June is Pride month in the United States. In big cities and small communities, LGBTQ+ people and their friends, families, and allies will celebrate freedom and progress toward full equality. All fair-minded Americans can celebrate that progress. But there is a growing shadow over this year’s celebrations. The far-right political movement is aggressively trying to turn back the clock to a time when LGBTQ+ people were not treated equally under the law. Anti-equality legal groups and anti-equality politicians are pushing legal and political attacks on our most vulnerable young people. MAGA movement political operatives are trying to win elections by stirring up fear and hatred against LGBTQ+ people.
They are proposing and passing laws that are stunning in their cruelty. Some make it a crime for librarians to let students read books with gay themes and characters—or for teachers to provide supportive information to LGBTQ+ students. Some make it a crime for doctors to provide appropriate health care to transgender youth. In Texas, parents who are simply trying to love and support their trans kids can now be charged with child abuse.
That is beyond unacceptable. It is sadistic. Driving the passage of those laws is a false and inflammatory campaign to portray support for LGBTQ+ people as the equivalent of pedophilia. Right-wing elected activists and pundits smear gay people as threats to children, and equality advocates as “groomers.”
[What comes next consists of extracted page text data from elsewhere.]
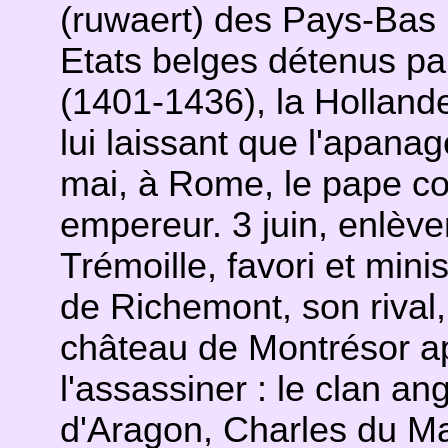
(ruwaert) des Pays-Bas
Etats belges détenus pa
(1401-1436), la Hollande
lui laissant que l'apana
mai, à Rome, le pape c
empereur. 3 juin, enlè
Trémoille, favori et mini
de Richemont, son rival,
château de Montrésor ap
l'assassiner : le clan an
d'Aragon, Charles du Ma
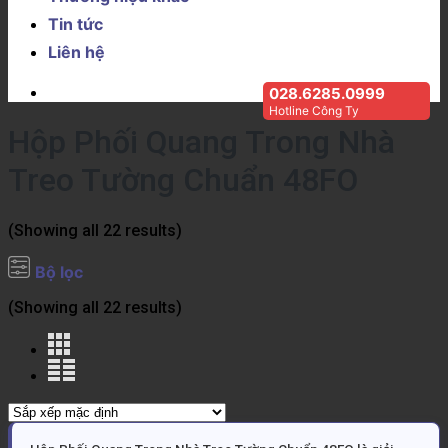
Tin tức
Liên hệ
028.6285.0999
Hotline Công Ty
Hộp Phối Quang Trong Nhà
Treo Tường Chuẩn 48FO
(Showing all 22 results)
Bộ lọc
(Showing all 22 results)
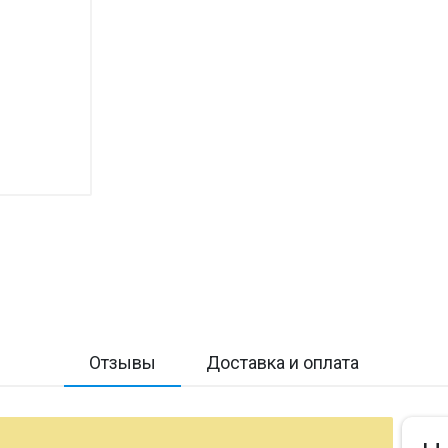
Отзывы
Доставка и оплата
That kind of smear is dangerous. False and demonizing stereotypes have a long history that Black people know well. Lies about Black men were used by violent bigots to justify lynching as necessary to “protect” White women—and continue to drive police violence against Black people today. The more elected officials and far right-wing activists spread the “groomer” lie, the more likely it is that some bigots will try to justify discrimination and violence against LGBTQ+ people as necessary to “protect” children and youth. And then there’s the Supreme Court. Historically, it was in June that the Supreme Court overturned state laws that made gay people criminals.
A dozen years later, in another June decision, the court ruled that states cannot refuse to marry same-sex couples. June has given us many reasons to celebrate the march toward full equality. But that could all change. Thanks to hard-right justices named by former President Donald Trump, the same majority that considers states’ rights more important than voting rights is preparing to overturn Roe v. Wade—stripping Americans of a constitutional right that the court has recognized for half a century. The far-right court majority’s eagerness to eliminate a long-recognized right to privacy and abortion is deeply troubling to those of us who support legal equality. Anti-LGBTQ+ legal and political groups that urged the Court to overturn Roe v Wade are hoping the same justices will reverse more recent rulings that recognized the equality of LGBTQ+ people and same-sex couples.
They don’t just want to overturn the court’s marriage equality ruling. They also want the court to let states criminalize homosexuality, making it possible again for gay people to be fired, or have their children taken away from them, because of their sexual orientation. They want to make America discriminate again. It is time for all Americans who support equality and civil rights to reject anti-LGBTQ+ smears and the harm and the discrimination they cause. And it is time to remember that the earliest equality marches were not focused on pride, but on freedom and liberation—from police harassment, oppressive laws and culture, and institutional discrimination. Let’s celebrate pride this month.
We could all use a good dance party right about now. But let’s also make sure that people understand how much progress is at risk. And let’s organize. We’re just six months away from local, state, and national elections. Those elections will either give more power to the raging anti-freedom forces that want to take the country back—and move us all backwards—or they will help us move toward the goal of freedom and justice for all.